======== DATASET EXTRACT
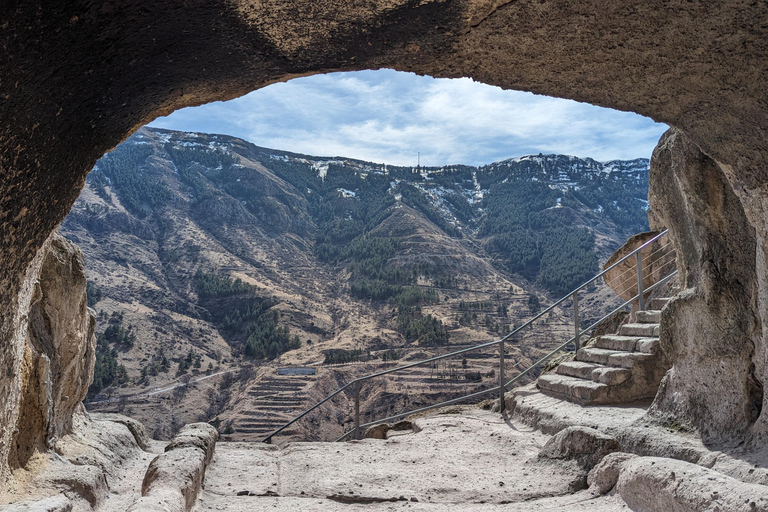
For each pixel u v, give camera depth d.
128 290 157.75
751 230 4.01
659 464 3.32
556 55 3.04
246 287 171.12
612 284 10.52
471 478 4.57
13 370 2.79
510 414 7.02
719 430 4.14
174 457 4.02
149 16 2.33
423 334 142.00
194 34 2.57
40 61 2.15
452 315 163.88
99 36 2.29
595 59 3.04
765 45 2.67
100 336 124.00
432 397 94.69
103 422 5.73
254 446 6.00
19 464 3.43
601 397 6.14
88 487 3.56
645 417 4.90
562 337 138.75
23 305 2.79
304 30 2.74
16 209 2.40
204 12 2.44
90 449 4.54
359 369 119.62
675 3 2.55
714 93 3.07
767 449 3.63
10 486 3.10
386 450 5.56
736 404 4.05
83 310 4.85
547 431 5.88
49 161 2.52
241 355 134.75
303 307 168.12
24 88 2.16
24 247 2.59
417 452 5.43
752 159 3.34
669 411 4.73
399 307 169.75
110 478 4.42
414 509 3.80
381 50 2.99
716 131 3.36
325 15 2.66
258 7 2.52
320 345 140.75
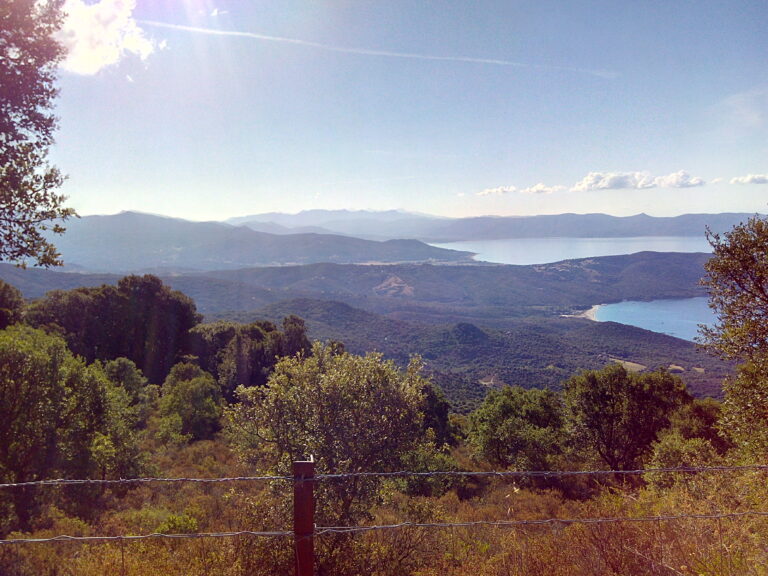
================
■ YOUR GOAL
The entries above should be reproduced exactly, without their pictures.

■ RESPONSE TO THIS TASK
For each pixel u v, give camera depth d.
128 290 157.75
751 230 4.01
659 464 3.32
556 55 3.04
246 287 171.12
612 284 10.52
471 478 4.57
13 370 2.79
510 414 7.02
719 430 4.14
174 457 4.02
149 16 2.33
423 334 142.00
194 34 2.57
40 61 2.15
452 315 163.88
99 36 2.29
595 59 3.04
765 45 2.67
100 336 124.00
432 397 94.69
103 422 5.73
254 446 6.00
19 464 3.43
601 397 6.14
88 487 3.56
645 417 4.90
562 337 138.75
23 305 2.79
304 30 2.74
16 209 2.40
204 12 2.44
90 449 4.54
359 369 119.62
675 3 2.55
714 93 3.07
767 449 3.63
10 486 3.10
386 450 5.56
736 404 4.05
83 310 4.85
547 431 5.88
49 161 2.52
241 355 134.75
303 307 168.12
24 88 2.16
24 247 2.59
417 452 5.43
752 159 3.34
669 411 4.73
399 307 169.75
110 478 4.42
414 509 3.80
381 50 2.99
716 131 3.36
325 15 2.66
258 7 2.52
320 345 140.75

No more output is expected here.